Wednesday, September 14, 2011

PhD Working Group at ESEC/FSE 2011

The PhD Working Group at ESEC/FSE 2011 had an admirable goal: students would learn about current trends in software engineering research and summarize the results to the rest of the attendees, and throughout the process students would interact with more senior researchers. Unfortunately, it was organized in such a way as to benefit neither students nor researchers. On the plus side, none of my students took part in this fruitless exercise.

I'll summarize what I saw of the PhD Working Group and offer some suggestions that might have produced better results.

Students were split into 7 working groups, each with its own topic such as “Agile Development”. Each group was assigned to learn about this topic from conference attendees. So far, so good.

The students presented a multiple-choice survey form and collected the answers — or just asked attendees to take the survey online, but the attendee invariably forgot to do so. So, the poor students would circle like hungry sharks, asking for survey participants and even interrupting conversations, and I saw some attendees trying to avoid anyone who looked like they might ask survey questions. This made the relationship between junior and senior researchers antagonistic, which prevented rather than encouraged conversations (not to mention the time wasted with the surveys, which could have been spent on meaningful communication instead).

A multiple-choice survey that is taken by both people expert and ignorant of the topic — and the students emphasized that they wanted both types of opinions — conveys nothing of value about current and future research directions. Popularity polls may be favored by the evening news when they do not want to do real reporting, but even there I don't see any value. I would rather understand the justification for a particular conclusion than just see that 27% of people agree with it. I hope none of the students came away thinking that a public poll is a valid methodology to learn about software engineering research. As was predictable, the student presentations in a plenary session were a waste of time.

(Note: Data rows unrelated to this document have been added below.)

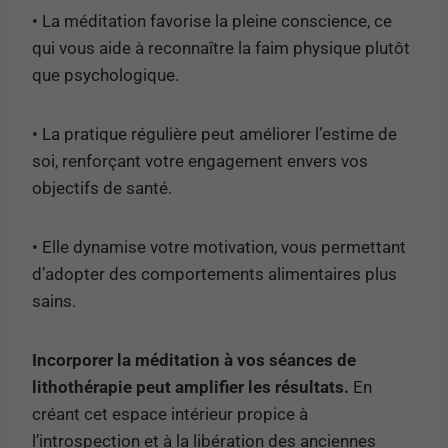
• La méditation favorise la pleine conscience, ce
qui vous aide à reconnaître la faim physique plutôt
que psychologique.
• La pratique régulière peut améliorer l’estime de
soi, renforçant votre engagement envers vos
objectifs de santé.
• Elle dynamise votre motivation, vous permettant
d’adopter des comportements alimentaires plus
sains.
Incorporer la méditation à vos séances de
lithothérapie peut amplifier les résultats.
En
créant cet espace intérieur propice à
l’introspection et à la libération des anciennes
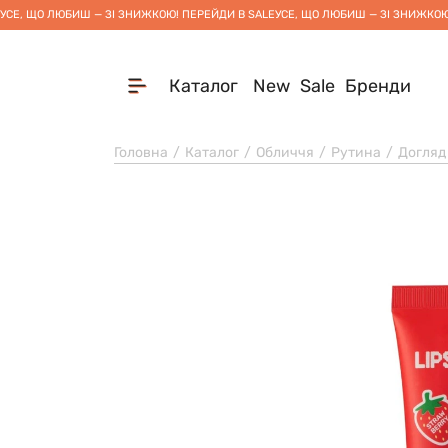
УСЕ, ЩО ЛЮБИШ — ЗІ ЗНИЖКОЮ! ПЕРЕЙДИ В SALE
УСЕ, ЩО ЛЮБИШ — ЗІ ЗНИЖКОЮ
Каталог
New
Sale
Бренди
Головна
Каталог
Обличчя
Рутина
Догляд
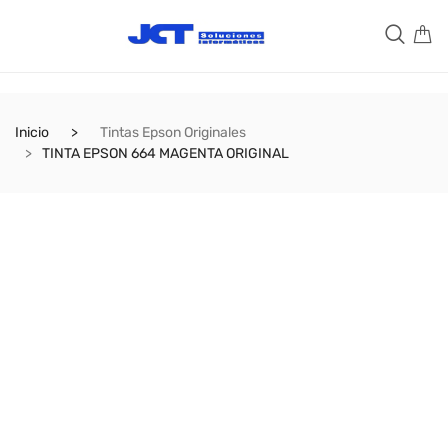
Inicio
Tintas Epson Originales
TINTA EPSON 664 MAGENTA ORIGINAL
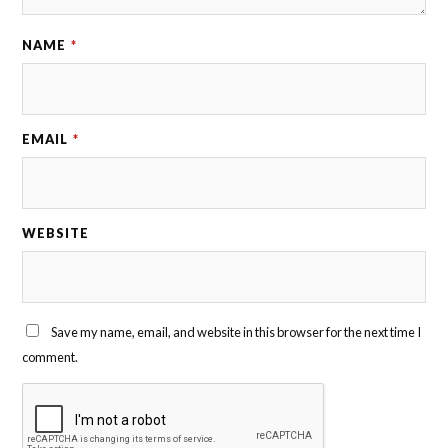
NAME
*
EMAIL
*
WEBSITE
Save my name, email, and website in this browser for the next time I
comment.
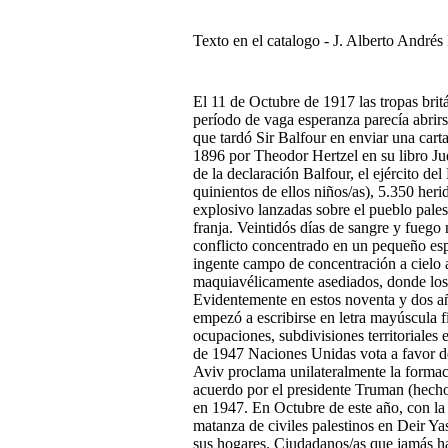
Texto en el catalogo - J. Alberto Andrés
El 11 de Octubre de 1917 las tropas brit
período de vaga esperanza parecía abrirse
que tardó Sir Balfour en enviar una cart
1896 por Theodor Hertzel en su libro Jud
de la declaración Balfour, el ejército de
quinientos de ellos niños/as), 5.350 her
explosivo lanzadas sobre el pueblo pales
franja. Veintidós días de sangre y fuego 
conflicto concentrado en un pequeño espa
ingente campo de concentración a cielo 
maquiavélicamente asediados, donde los 
Evidentemente en estos noventa y dos año
empezó a escribirse en letra mayúscula fi
ocupaciones, subdivisiones territoriales 
de 1947 Naciones Unidas vota a favor del
Aviv proclama unilateralmente la formaci
acuerdo por el presidente Truman (hecho
en 1947. En Octubre de este año, con la 
matanza de civiles palestinos en Deir Y
sus hogares. Ciudadanos/as que jamás ha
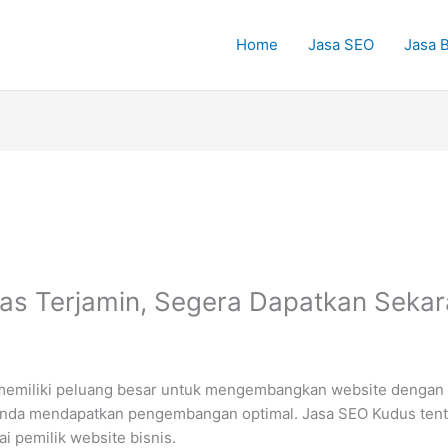
Home
Jasa SEO
Jasa B
tas Terjamin, Segera Dapatkan Seka
 memiliki peluang besar untuk mengembangkan website dengan 
Anda mendapatkan pengembangan optimal. Jasa SEO Kudus ten
i pemilik website bisnis.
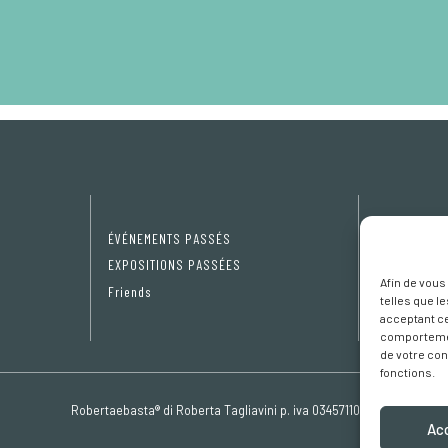
ÉVÉNEMENTS PASSÉS
Privacy Pol
EXPOSITIONS PASSÉES
Cookie poli
Afin de vous
Friends
Préférence
telles que l
acceptant ce
comportement
de votre con
fonctions.
Robertaebasta® di Roberta Tagliavini p. iva 03457110157
Ac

Another serious problem was ambiguous and nonsensical questions on the survey form. I completed several surveys, but for one survey I gave up in the middle. It was full of questions with answers that were non sequiturs (they had nothing to do with the question), or that omitted choices that would be preferred by any expert, or that I couldn't interpret at all. For the most successful survey I took, the student interpreted the questions and I dictated my answers, rather than me working alone ticking off the multiple choice boxes. In fact, on several occasions the student changed my answers when I remarked that the question didn't make sense — the student said that my proposed alternative question is what they had meant to say. So much for the answers meaning anything. I conclude that the only redeeming result of the entire exercise is that a bright and thoughtful student might have learned something about how not to do questionnaire design; but proper questionnaire design should have been taught from the beginning.

As I mentioned, the sentiment behind the PhD Working Group is a noble one. Here is a different way it could have been run instead, which would have avoided some of the pitfalls that befell it this time around. The organizers could have given each group a list of 5 or so researchers at the conference who were expert in that area. The students would interview those people for 30 minutes or so — no one would get interviewed on more than one topic — and the group would evaluate and synthesize the responses, including adding their own opinions or justifications. With this design, the students have meaningful interactions with senior researchers, the students learn something, they provide a summary from which others might learn something, and everyone spends less time, and is interrupted less, than with the present model. There may be flaws in this approach, too — feel free to discuss them, and how to correct them, in the comments to this blog posting.